¿La
mendicidad es un arte que se está perdiendo o simplemente está sufriendo una
transformación acorde con los tiempos? Yo me acuerdo de cuando era pequeño y un
pobre venía a pedir cada semana a mi casa y mi madre le daba unos céntimos o
una peseta. Era un anciano pulcro, de modales humildes y horarios rigurosos. No
faltaba ninguna semana. Para mi madre era “su pobre” y extrañó su desaparición.
Los nuevos que acudían después estaban teñidos, para ella, de sospecha. No eran
sus pobres. Además eran más jóvenes, tenían edad de trabajar y eso les hacía
parecer más vagos que menesterosos. Luego los pobres, cuando yo entré en la madurez,
pedían en las calles céntricas.

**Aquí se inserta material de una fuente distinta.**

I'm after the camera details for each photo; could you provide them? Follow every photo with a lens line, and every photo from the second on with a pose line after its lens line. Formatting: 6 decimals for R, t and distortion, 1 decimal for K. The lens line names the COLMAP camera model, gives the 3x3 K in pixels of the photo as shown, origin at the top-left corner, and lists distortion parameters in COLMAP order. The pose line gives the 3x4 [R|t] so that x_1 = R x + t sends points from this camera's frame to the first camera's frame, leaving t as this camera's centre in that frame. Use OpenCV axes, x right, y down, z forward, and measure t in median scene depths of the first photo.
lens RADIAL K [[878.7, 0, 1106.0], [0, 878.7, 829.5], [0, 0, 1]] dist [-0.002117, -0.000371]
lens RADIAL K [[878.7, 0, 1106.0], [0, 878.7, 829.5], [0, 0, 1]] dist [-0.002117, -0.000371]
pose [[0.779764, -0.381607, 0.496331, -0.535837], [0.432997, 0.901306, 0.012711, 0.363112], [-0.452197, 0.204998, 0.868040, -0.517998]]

Fue una eclosión de los primeros emigrantes, y
utilizaban una mercadotecnia teatral. La mayoría eran señoras de luto,
desarregladas, y se sentaban en el suelo con un cartel lleno de faltas de
ortografía (siempre he sospechado que las faltas ortográficas se las preparaban
gramáticos especializados, pues estaban muy bien elegidas) y ponían cara de
pena. A veces estas señoras pronunciaban por lo bajo unas salmodias tipo
letanía o acunaban a un niño adormilado y con la cara sin lavar. Si era un
hombre el que pedía sentado, ponía cara de poseído, afectaba tos de mono y, a
veces, se balanceaban para adelante y para atrás. Normalmente elegían como sede
las calles más transitadas y se colocaban junto a tiendas de lujo, para que los
compradores sintieran una punzada de remordimiento y soltasen el óbolo
reparador. También eran puestos solicitados las puertas de las iglesias (las
puertas de la basílica de El Pilar, en Zaragoza, se cotizaban más que El Corte
Inglés, y a veces había riñas entre pedigüeños por motivos territoriales). Otro
punto muy apetecido eran las salidas de los bingos. Perece ser que los
ganadores, al comparar su suerte con la del pobre desdichado que le tendía la
palma de la mano o la caja de cartón, se sentían más generosos y contribuían a
la caridad con dádivas elevadas. Los tiempos han vuelto a cambiar y la mayoría
de los pordioseros han pasado a llamarse “sin techo” y apenas si piden un
cigarrillo o un euro, y sacian sus necesidades alimenticias y de vestimenta en
las basuras de los supermercados y duermen el abrigo de un par de cartones de
embalajes de electrodomésticos, siendo el de los frigoríficos los más
apreciados. Existe hoy, además, una mendicidad elitista: los músicos de la
Europa del Este que con un violín o una viola, a veces formando un cuarteto,
bien vestidos, interpretan a Bach o Mozart con una maestría que para sí la quisieran
muchos jóvenes españoles egresados del conservatorio. Estos músicos reciben
propinas con la actitud de quien es retribuido por la interpretación. Por
último, en la era de la globalización, prolifera el mendigo de amplio estro,
que combina la limosna catedralicia con la limosna vía Internet o teléfono
móvil, donde se te invita a apadrinar un niño en el tercer mundo o donar tu
ropa sobrante o tus gafas rotas. Una mendicidad a la altura de los tiempos.